Get It Your Damn Self!
Noble doesn’t know how good he has it. But I don’t think it’s my job to remind him of that. There are certainly times, like when I bring him a large plate of snacks, filled with a variety of food choices and he angrily waves it all away, whining, “I don’t want any of that disgusting stuff! I want a treat!” I would love to explain to him about the children across the world who aren’t fortunate enough to get food, let alone large snacks, but I think 4 years old is a little young to start applying the pains of the world into his decision making. So I’m fine with answering, “Well that’s what I made you! SO EAT IT!”
Also grating on my nerves is when he asks for milk and I agree to get it for him. Why does that grate on my nerves? It’s not the asking part, it’s that once the request is made, there is only a 2 minute window of opportunity to appease the mighty Lord of Sitting On the Couch and Bossing Me Around. If I miss that window, he will adjust his volume to reach me in whatever room in the house I’m in and he will bark, “Where’s my milk?!”
“I’ll get it when I FUCKING GET IT! SO SHUT THE HELL UP ABOUT IT!”
I don’t curse in our house. The above is what I say in my head. And then I say, “That’s not how you talk to me. Try again, dude!”
I’ll at least get a “please” mixed into his aggro attitude.

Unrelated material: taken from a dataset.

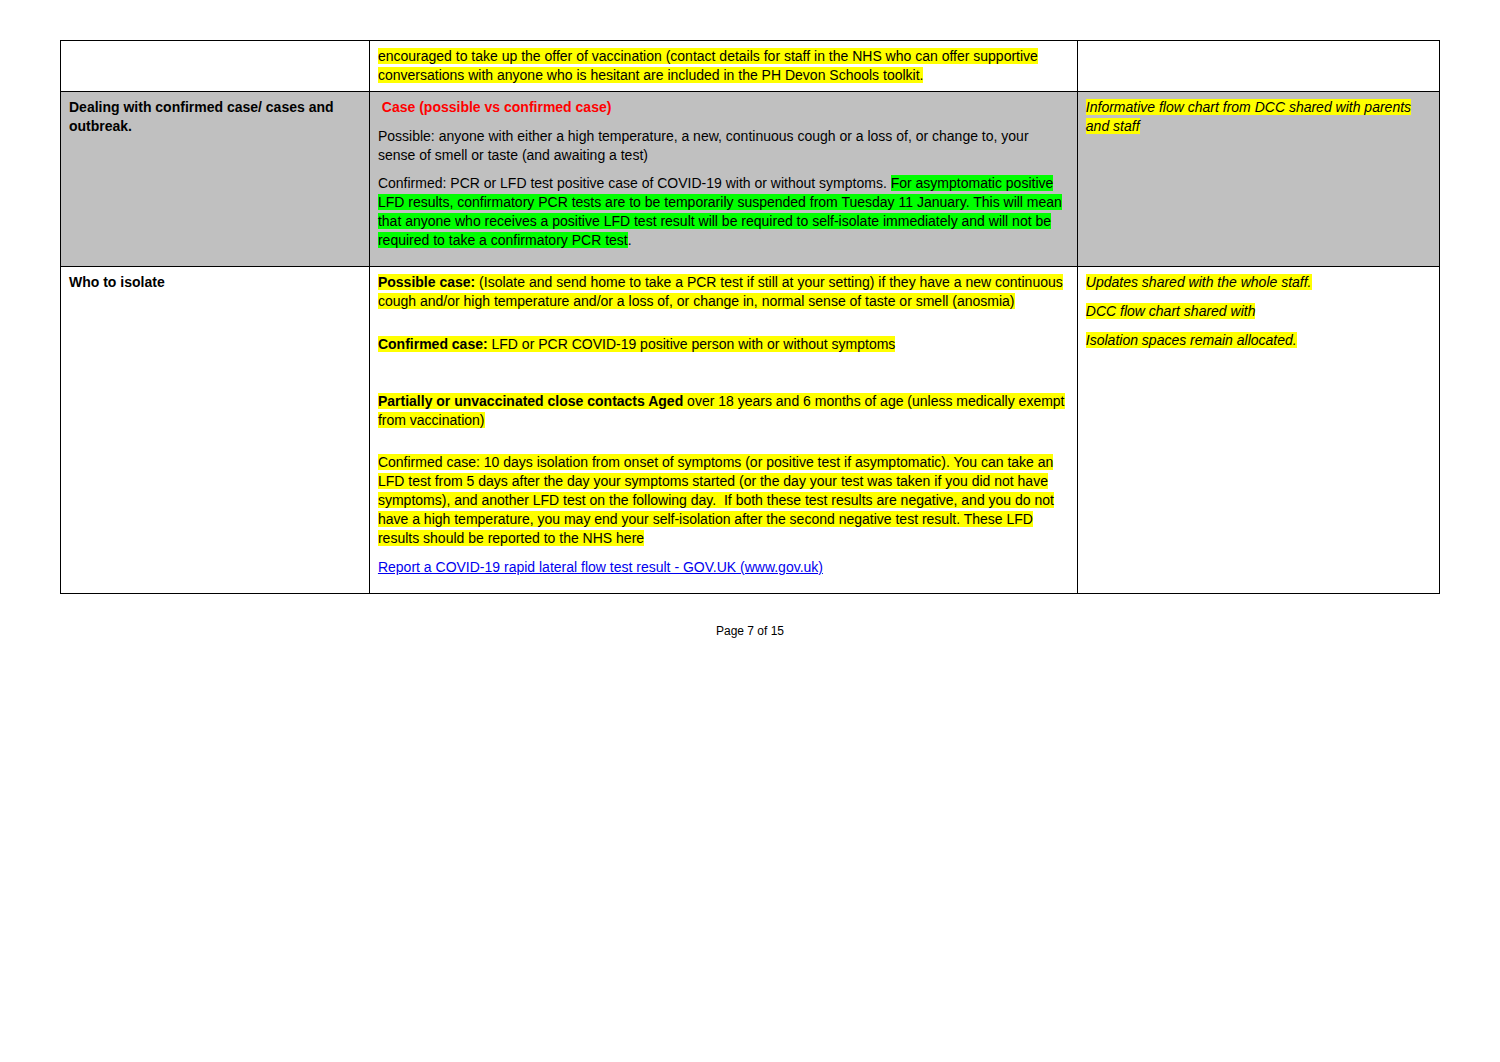| | encouraged to take up the offer of vaccination (contact details for staff in the NHS who can offer supportive conversations with anyone who is hesitant are included in the PH Devon Schools toolkit. | |
| Dealing with confirmed case/ cases and outbreak. | Case (possible vs confirmed case) Possible: anyone with either a high temperature, a new, continuous cough or a loss of, or change to, your sense of smell or taste (and awaiting a test) Confirmed: PCR or LFD test positive case of COVID-19 with or without symptoms. For asymptomatic positive LFD results, confirmatory PCR tests are to be temporarily suspended from Tuesday 11 January. This will mean that anyone who receives a positive LFD test result will be required to self-isolate immediately and will not be required to take a confirmatory PCR test . | Informative flow chart from DCC shared with parents and staff |
| Who to isolate | Possible case: (Isolate and send home to take a PCR test if still at your setting) if they have a new continuous cough and/or high temperature and/or a loss of, or change in, normal sense of taste or smell (anosmia) Confirmed case: LFD or PCR COVID-19 positive person with or without symptoms Partially or unvaccinated close contacts Aged over 18 years and 6 months of age (unless medically exempt from vaccination) Confirmed case: 10 days isolation from onset of symptoms (or positive test if asymptomatic). You can take an LFD test from 5 days after the day your symptoms started (or the day your test was taken if you did not have symptoms), and another LFD test on the following day. If both these test results are negative, and you do not have a high temperature, you may end your self-isolation after the second negative test result. These LFD results should be reported to the NHS here Report a COVID-19 rapid lateral flow test result - GOV.UK (www.gov.uk) | Updates shared with the whole staff. DCC flow chart shared with Isolation spaces remain allocated. |
Page 7 of 15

However necessary, I think that teaching our kids proper manners is a pain in the ass. Even on Halloween, I spent way too much time making sure he said “thank you” after every door we went to. I guess my job is to just keep at it, and hopefully, once he’s older, some of it will stick. If that seems to be failing, then I’m bound and determined to teach him how to do everything on his own. And then my new parental response will be, “Get it your damn self!”
And when he replies, “But I can’t reach!”, then I’ll say, “Figure it out!” And I will go back to sitting on the couch, having reclaimed the throne that was rightfully mine all along!